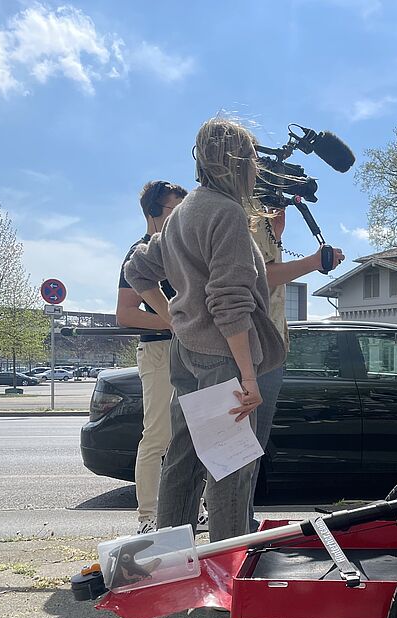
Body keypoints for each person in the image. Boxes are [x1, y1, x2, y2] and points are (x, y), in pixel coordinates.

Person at [123, 117, 286, 543]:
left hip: (188, 351)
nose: (257, 168)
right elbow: (229, 303)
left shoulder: (185, 210)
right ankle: (225, 573)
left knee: (184, 456)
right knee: (228, 466)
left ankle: (172, 558)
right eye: (253, 158)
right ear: (236, 162)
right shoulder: (227, 213)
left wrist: (173, 315)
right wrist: (249, 377)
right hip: (221, 355)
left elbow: (137, 268)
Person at [247, 209, 343, 514]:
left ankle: (237, 528)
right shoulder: (249, 215)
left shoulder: (269, 222)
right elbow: (259, 276)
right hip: (251, 353)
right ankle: (231, 535)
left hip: (268, 353)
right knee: (241, 455)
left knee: (250, 453)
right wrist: (314, 262)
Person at [116, 180, 187, 534]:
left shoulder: (183, 250)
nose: (182, 219)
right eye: (175, 211)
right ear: (153, 212)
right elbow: (126, 314)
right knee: (158, 436)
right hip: (160, 350)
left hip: (193, 350)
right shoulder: (140, 252)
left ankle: (191, 508)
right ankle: (148, 518)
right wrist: (175, 323)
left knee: (192, 435)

■ **Task to carry out**: Would you return exactly the lines from the one containing "right hip: (251, 353)" through the end of the listing, both included, and only them?

■ **Task solution**:
right hip: (251, 353)
right ankle: (231, 535)
left hip: (268, 353)
right knee: (241, 455)
left knee: (250, 453)
right wrist: (314, 262)
Person at [116, 180, 187, 534]:
left shoulder: (183, 250)
nose: (182, 219)
right eye: (175, 211)
right ear: (153, 212)
right elbow: (126, 314)
right knee: (158, 436)
right hip: (160, 350)
left hip: (193, 350)
right shoulder: (140, 252)
left ankle: (191, 508)
right ankle: (148, 518)
right wrist: (175, 323)
left knee: (192, 435)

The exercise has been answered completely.